I looked into the code a bit but it seems that a lot of logic is currently inside the lz4_flex::frame::FrameDecoder and lz4_flex::frame::FrameEncoder. This should be factored out before attempting to implement async support, otherwise async-compression crate will end up copying a lot of code from this crate.

Good example is flate2 crate, it has Compress and Decompress structures that get input and output buffers, but don't manage the buffering and I/O themselves.

brandonros commented 3 weeks ago

https://docs.rs/flate2/1.0.34/src/flate2/deflate/bufread.rs.html#116-118

flate2 encoders for sure just use std::io::Write and not this cool sans I/O thing you are talking about, right?

link2xt commented 3 weeks ago

flate2 encoders for sure just use std::io::Write and not this cool sans I/O thing you are talking about, right?

async-compression does not use std::io::Write, but the Compress API instead: https://github.com/Nullus157/async-compression/blob/f0a5c7420de645bbb76898866c11cb5a50ecf89d/src/codec/flate/encoder.rs#L33-L35

Same for the sync compressor you link to, it also uses sans-io Compress API internally.

Once you have something like compress function that operates on memory buffer, you can implement both std::io::Write and AsyncWrite on top of it.

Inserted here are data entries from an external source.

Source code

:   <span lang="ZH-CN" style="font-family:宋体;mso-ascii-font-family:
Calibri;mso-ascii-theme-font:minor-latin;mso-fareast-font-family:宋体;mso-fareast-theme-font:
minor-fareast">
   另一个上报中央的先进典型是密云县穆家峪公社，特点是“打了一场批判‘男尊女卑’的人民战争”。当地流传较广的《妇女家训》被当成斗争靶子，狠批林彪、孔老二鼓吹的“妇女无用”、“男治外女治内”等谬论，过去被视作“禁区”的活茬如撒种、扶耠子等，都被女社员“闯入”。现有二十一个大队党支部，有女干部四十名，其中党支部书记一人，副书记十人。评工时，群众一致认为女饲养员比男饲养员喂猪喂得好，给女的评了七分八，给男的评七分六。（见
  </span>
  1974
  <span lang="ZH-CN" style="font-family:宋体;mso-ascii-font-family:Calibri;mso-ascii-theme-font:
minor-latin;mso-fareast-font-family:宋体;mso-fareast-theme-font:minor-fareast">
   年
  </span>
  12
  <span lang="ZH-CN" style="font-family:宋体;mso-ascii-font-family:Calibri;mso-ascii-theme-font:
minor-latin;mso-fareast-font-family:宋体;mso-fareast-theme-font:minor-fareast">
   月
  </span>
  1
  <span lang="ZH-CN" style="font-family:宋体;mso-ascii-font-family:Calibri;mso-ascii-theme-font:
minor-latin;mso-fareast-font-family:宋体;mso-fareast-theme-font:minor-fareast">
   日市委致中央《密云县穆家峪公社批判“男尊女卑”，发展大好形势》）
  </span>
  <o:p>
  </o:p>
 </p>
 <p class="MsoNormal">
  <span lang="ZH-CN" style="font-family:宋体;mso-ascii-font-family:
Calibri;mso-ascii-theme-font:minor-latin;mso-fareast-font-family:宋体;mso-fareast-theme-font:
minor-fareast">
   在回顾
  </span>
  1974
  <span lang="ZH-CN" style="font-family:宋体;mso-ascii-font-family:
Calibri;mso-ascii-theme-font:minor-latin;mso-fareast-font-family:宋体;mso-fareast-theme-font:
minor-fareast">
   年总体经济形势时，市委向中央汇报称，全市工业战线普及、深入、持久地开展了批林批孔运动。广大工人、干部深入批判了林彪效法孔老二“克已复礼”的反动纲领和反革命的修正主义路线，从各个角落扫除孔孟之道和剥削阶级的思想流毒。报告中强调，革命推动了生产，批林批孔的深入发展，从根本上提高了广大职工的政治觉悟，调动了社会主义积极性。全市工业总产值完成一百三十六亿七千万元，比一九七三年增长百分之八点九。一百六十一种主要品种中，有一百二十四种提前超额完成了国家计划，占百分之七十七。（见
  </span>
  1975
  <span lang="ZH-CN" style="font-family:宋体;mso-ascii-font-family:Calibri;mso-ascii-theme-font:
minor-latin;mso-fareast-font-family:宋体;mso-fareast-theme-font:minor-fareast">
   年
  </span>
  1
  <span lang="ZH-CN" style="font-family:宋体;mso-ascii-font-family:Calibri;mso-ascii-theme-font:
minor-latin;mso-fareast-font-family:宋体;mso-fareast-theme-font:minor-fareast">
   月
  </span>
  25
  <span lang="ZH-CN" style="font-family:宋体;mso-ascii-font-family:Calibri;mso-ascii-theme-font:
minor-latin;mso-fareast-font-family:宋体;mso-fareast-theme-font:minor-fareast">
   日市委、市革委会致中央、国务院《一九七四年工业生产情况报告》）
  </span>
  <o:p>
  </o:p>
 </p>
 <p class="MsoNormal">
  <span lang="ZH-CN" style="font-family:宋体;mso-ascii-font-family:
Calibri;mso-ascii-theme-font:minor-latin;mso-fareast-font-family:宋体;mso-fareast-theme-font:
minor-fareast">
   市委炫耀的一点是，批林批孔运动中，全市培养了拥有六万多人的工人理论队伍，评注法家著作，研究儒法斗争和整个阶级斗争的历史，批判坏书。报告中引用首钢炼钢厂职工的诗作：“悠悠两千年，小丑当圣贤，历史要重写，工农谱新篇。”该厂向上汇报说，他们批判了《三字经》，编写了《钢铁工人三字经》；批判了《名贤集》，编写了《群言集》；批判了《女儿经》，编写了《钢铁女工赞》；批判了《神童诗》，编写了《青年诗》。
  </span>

But lz4_flex implements compressor directly in std::io::Write implementation, so writing AsyncWrite is not possible without copy-pasting the code from sync implementation or wrapping sync implementation by running it in a separate thread (this is what e.g. tokio::fs module does to wrap std::fs but that's hacky and means underlying file is owned by a thread or you need to add synchronization on top).